В Берлине мой попутчик сошел, но как же он преобразился! Из простого приветливого француза он превратился в холодного немца с военной выправкой. Его встречали какие-то официальные лица в военной форме. Короткие реплики, которыми они обменялись, звучали сухо, а нацистские приветствия казались зловещими. На прощание он мне все-таки кивнул.
Выйдя в Берлине на перрон, я обратил внимание на то, что там не оказалось ни одного мужчины без какой-либо форменной одежды — военной, полицейской, железнодорожной, штурмовиков или эсэсовцев. Купив в киоске свежую газету на русском языке, я почувствовал себя неуютно на перроне и поспешил убраться в купе: вдруг форма моего носа кому-то не понравится, а там доказывай, что ты не верблюд.
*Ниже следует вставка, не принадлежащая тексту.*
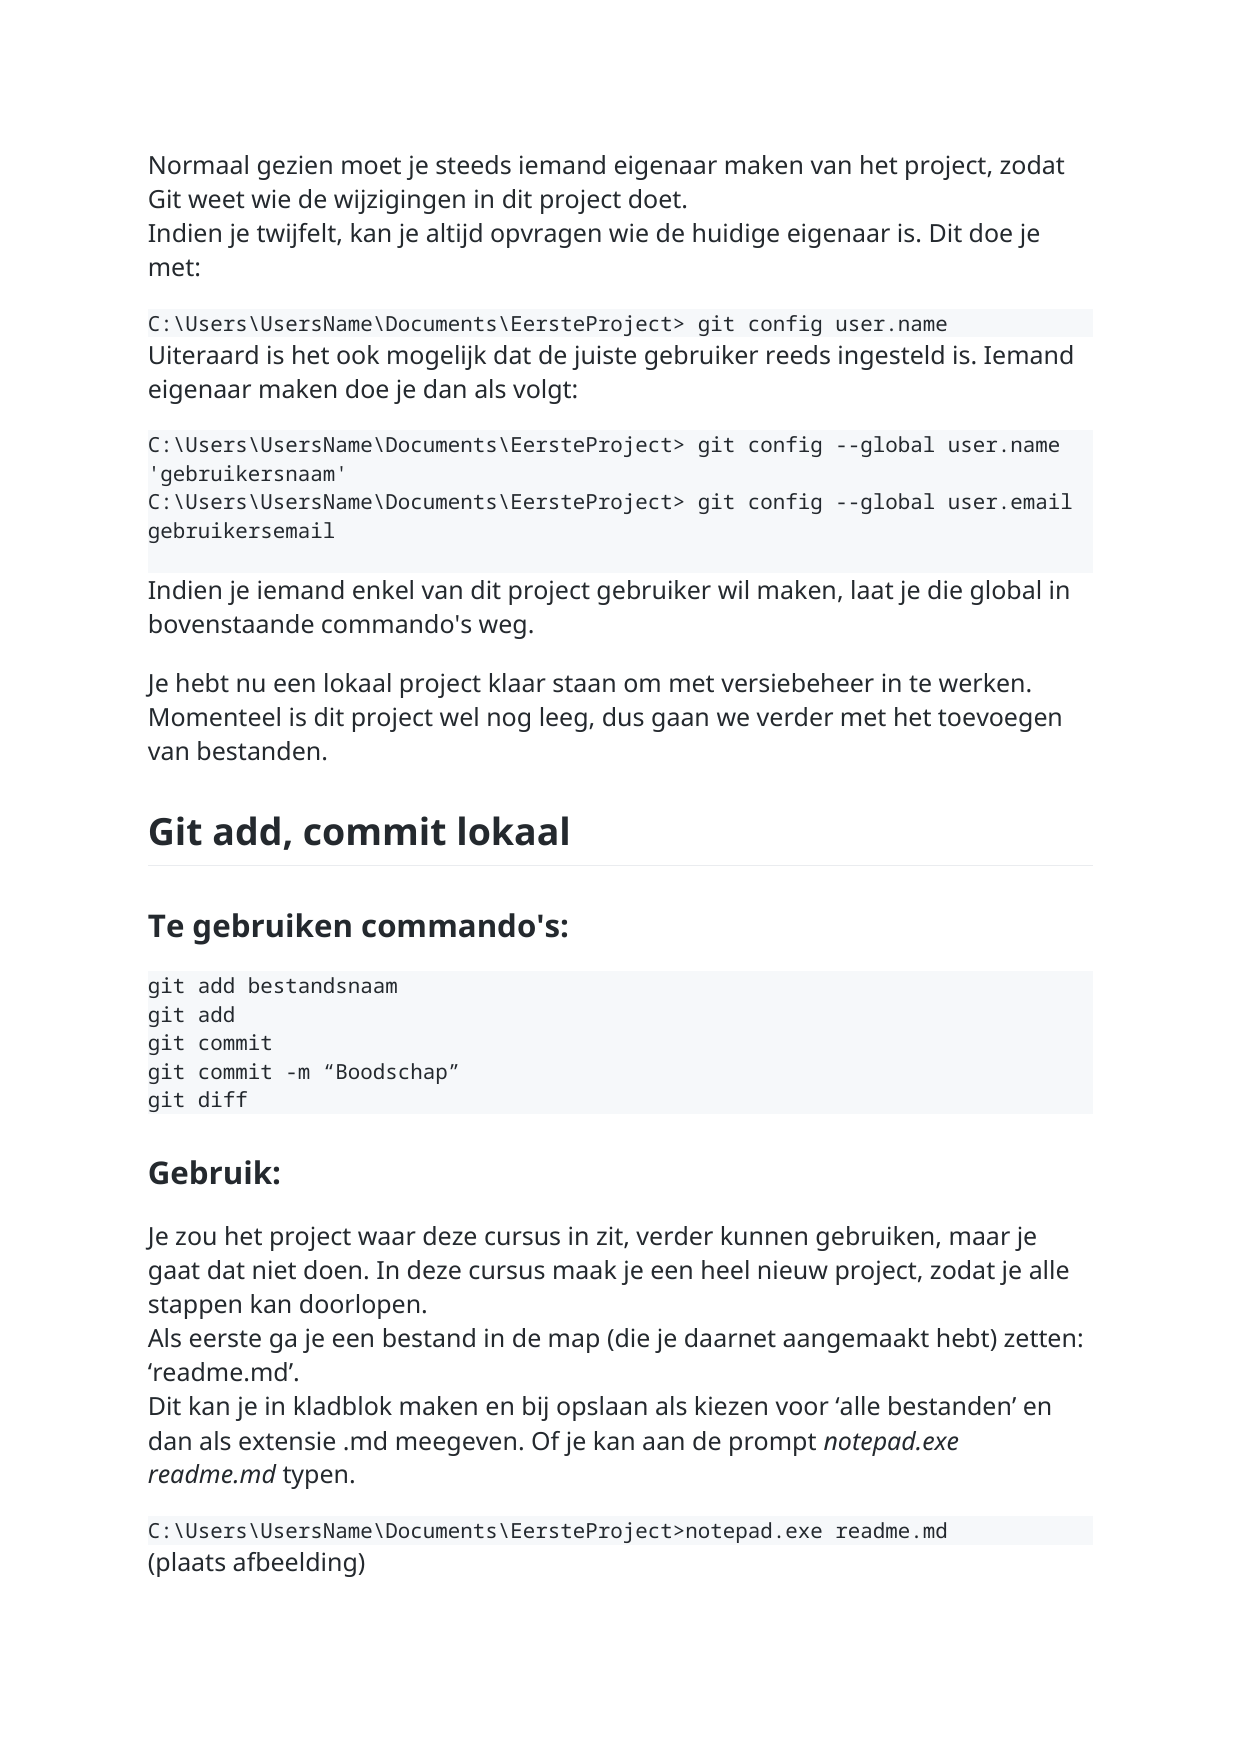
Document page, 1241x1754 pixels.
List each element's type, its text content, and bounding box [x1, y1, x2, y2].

text git diff [148, 1085, 1093, 1114]
text C:\Users\UsersName\Documents\EersteProject> git config --global user.email gebruikersemail [148, 487, 1093, 544]
text git add bestandsnaam [148, 971, 1093, 1000]
text git commit -m “Boodschap” [148, 1057, 1093, 1085]
text C:\Users\UsersName\Documents\EersteProject> git config user.name [148, 309, 1093, 337]
text Je hebt nu een lokaal project klaar staan om met versiebeheer in te werken. Momenteel is dit project wel nog leeg, dus gaan we verder met het toevoegen van bestanden. [148, 666, 1093, 768]
text Normaal gezien moet je steeds iemand eigenaar maken van het project, zodat Git weet wie de wijzigingen in dit project doet. Indien je twijfelt, kan je altijd opvragen wie de huidige eigenaar is. Dit doe je met: [148, 148, 1093, 284]
text Uiteraard is het ook mogelijk dat de juiste gebruiker reeds ingesteld is. Iemand eigenaar maken doe je dan als volgt: [148, 337, 1093, 405]
text Gebruik: [148, 1151, 1093, 1194]
text Je zou het project waar deze cursus in zit, verder kunnen gebruiken, maar je gaat dat niet doen. In deze cursus maak je een heel nieuw project, zodat je alle stappen kan doorlopen. Als eerste ga je een bestand in de map (die je daarnet aangemaakt hebt) zetten: ‘readme.md’. Dit kan je in kladblok maken en bij opslaan als kiezen voor ‘alle bestanden’ en dan als extensie .md meegeven. Of je kan aan de prompt notepad.exe readme.md typen. [148, 1219, 1093, 1491]
text git add [148, 1000, 1093, 1028]
text (plaats afbeelding) [148, 1545, 1093, 1579]
text Git add, commit lokaal [148, 805, 1093, 865]
text git commit [148, 1028, 1093, 1057]
text Indien je iemand enkel van dit project gebruiker wil maken, laat je die global in bovenstaande commando's weg. [148, 573, 1093, 641]
text C:\Users\UsersName\Documents\EersteProject>notepad.exe readme.md [148, 1516, 1093, 1545]
text Te gebruiken commando's: [148, 904, 1093, 946]
text C:\Users\UsersName\Documents\EersteProject> git config --global user.name 'gebruikersnaam' [148, 430, 1093, 487]
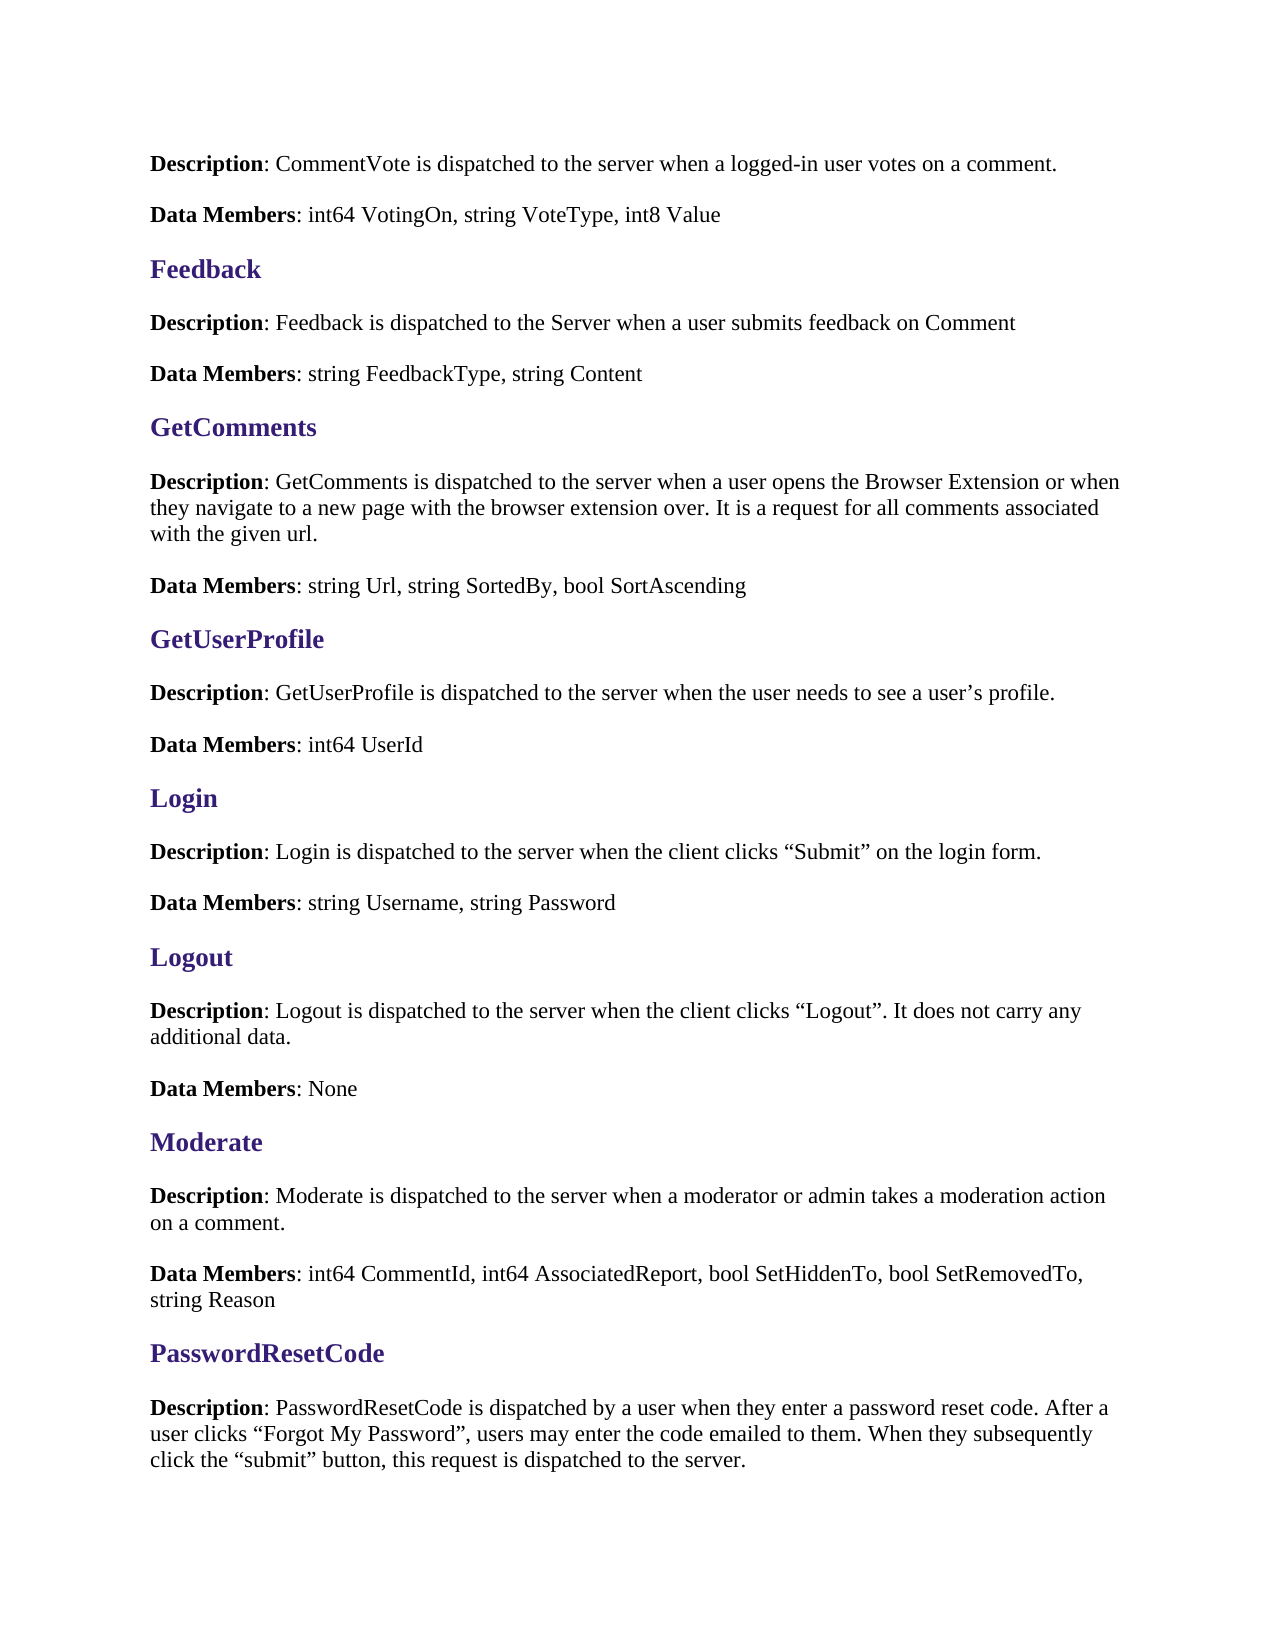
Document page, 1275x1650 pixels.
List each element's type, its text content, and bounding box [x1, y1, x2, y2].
Газета оказалась органом Союза русских фашистов (оказывается, был и такой). В ней была полностью воспроизведена речь Гитлера, чтением которой я развлекался до самой польской границы. Эта речь была произнесена по случаю встречи с Муссолини и имела программный характер. Гитлер в то время не скупился на антисоветские высказывания, но в ней было достаточно упреков и в адрес Англии и Франции, не желающих, по его мнению, достаточно активно включиться в борьбу против большевизма. До самой польской границы в купе никого не было, а когда стемнело, вошел проводник и молча выключил свет, оставив лишь тусклую синеватую лампочку, предварительно задернув шторы на окне. Его бесцеремонность меня покоробила, я снова зажег свет и принялся дочитывать газету.
Через некоторое время в купе вновь влетел рассвирепевший проводник и с руганью, понятной мне только по интонации, снова резко выключил свет. Не решившись лезть на рожон, я приоткрыл штору. Мы, видимо, проезжали зону военных маневров. Небо ощупывали прожекторы, на высотках виднелись зенитные пушки, с затемненными фарами двигались колонны грузовиков.
Почувствовав приближение границы, я отправился на поиски багажного отделения и, переходя из вагона в вагон, выбросил под колеса, от греха подальше, крамольную газету.
Только тот, кто прожил несколько месяцев вдали, может понять, что такое Родина. Никакие слова не могут передать чувство, которое охватывает тебя при возвращении. Все тебе дорого, все тебе мило, все кажется родным и близким, теплым и радостным, особенно если, как у меня, возвращение пришлось на солнечный августовский день.